Santa Clara County Public Health Officer Dr. Sara Cody issued a revised testing order Wednesday, requiring health care providers to make novel coronavirus testing easier and more efficient to obtain.
Cody’s revisions to the county’s June 10 testing order will legally require large health care companies and nonprofits such as Kaiser Permanente, HCA Healthcare and Sutter Palo Alto Medical Foundation to provide coronavirus testing to more categories of patients and take less time to report results of those tests.
The revised testing order also requires providers to inform patients how to access coronavirus testing and to remove impediments to testing, according to Cody.
Health care providers that do not act in accordance with the revised order will face monetary fines.
“Embers start fires,” Cody said, “and people with COVID, especially those who don’t know that they have it, start COVID outbreaks.
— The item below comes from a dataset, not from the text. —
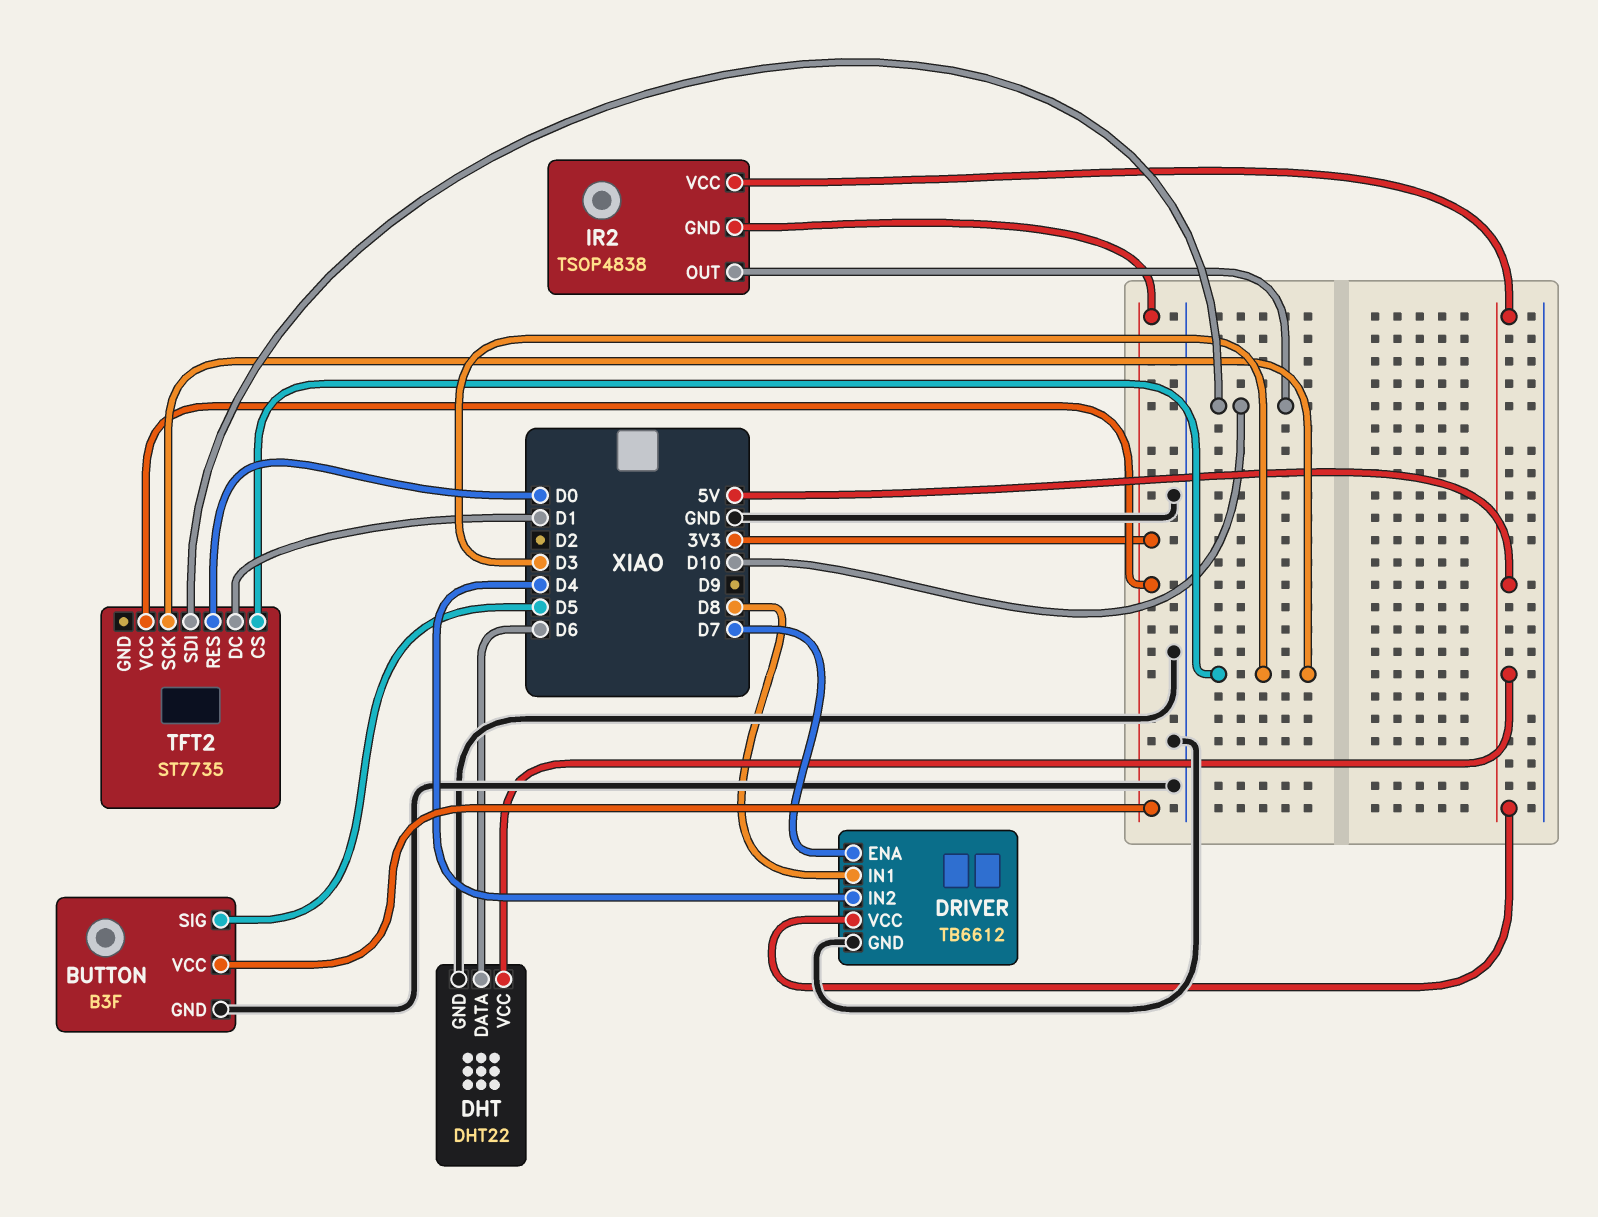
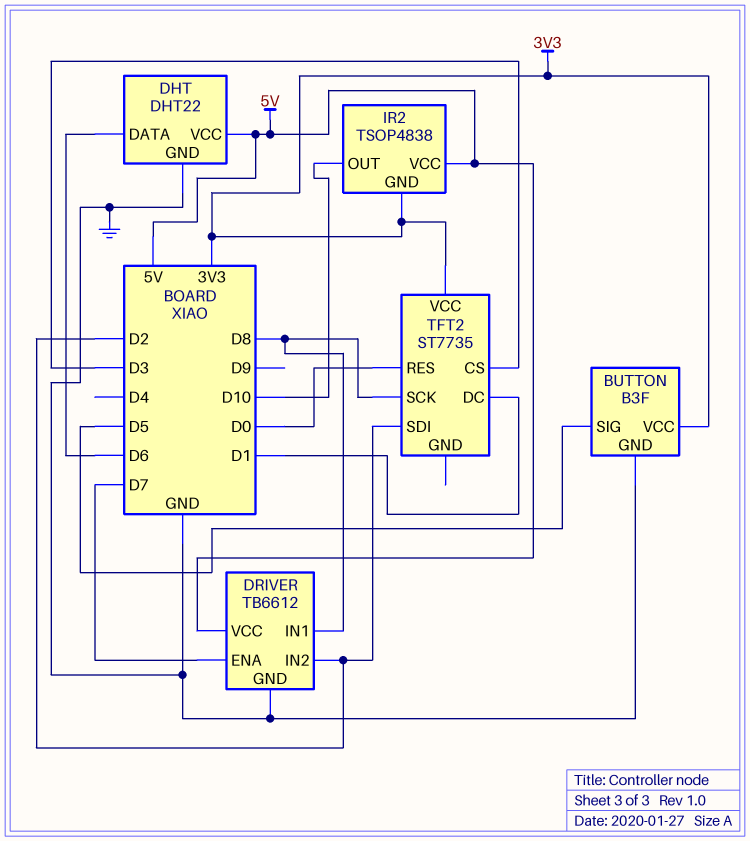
DRIVER pin IN2: D4 -> D2
TFT2 pin SCK: D3 -> D8
TFT2 pin SDI: D10 -> D2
So testing is really foundational to our ability to prevent COVID.”
According to county data, Kaiser Permanente averaged 4,261 tests during the most recent reporting week from Aug. 31 to Sept. 6. Sutter Palo Alto Medical Foundation averaged 1,426 tests during that seven-day span, but no other healthcare provider averaged more than 700, according to the county.
By contrast, the county-run Santa Clara Valley Medical Center reported 13,072 tests during the week of Aug. 31 to Sept. 6.
The revised order will require health care providers to return coronavirus test results in no more than three days from when a patient’s test sample is taken.
The order also requires providers to provide coronavirus testing to all symptomatic people, all people who have been exposed to a confirmed case of the virus, all people referred by the Santa Clara County Public Health Department, and all people classified as essential workers by the California Department of Managed Health Care.
In announcing the revised order, Cody and Santa Clara County Supervisors Cindy Chavez and Joe Simitian touted the support of 10 mayors across the county, including San Jose Mayor Sam Liccardo.
“The only way we’re really going to be able to beat this virus is by having all of our health care providers pushing with us,” Liccardo said.
County officials pointed to the state’s new emphasis on testing when determining whether to allow counties to reopen certain business sectors as well as in-person classes for schools.
Counties must meet thresholds for new cases per 100,000 residents and test positivity rate to move through the state’s four-tiered economic reopening system.
“The only way we’re going to keep ourselves safe, get back to work, let a grandparent hug their grandkids safely, is by getting the testing done,” Simitian said. “And that means now — not later, not weeks or months from now, but today.”
The revised order takes effect Sept. 25, according to the county.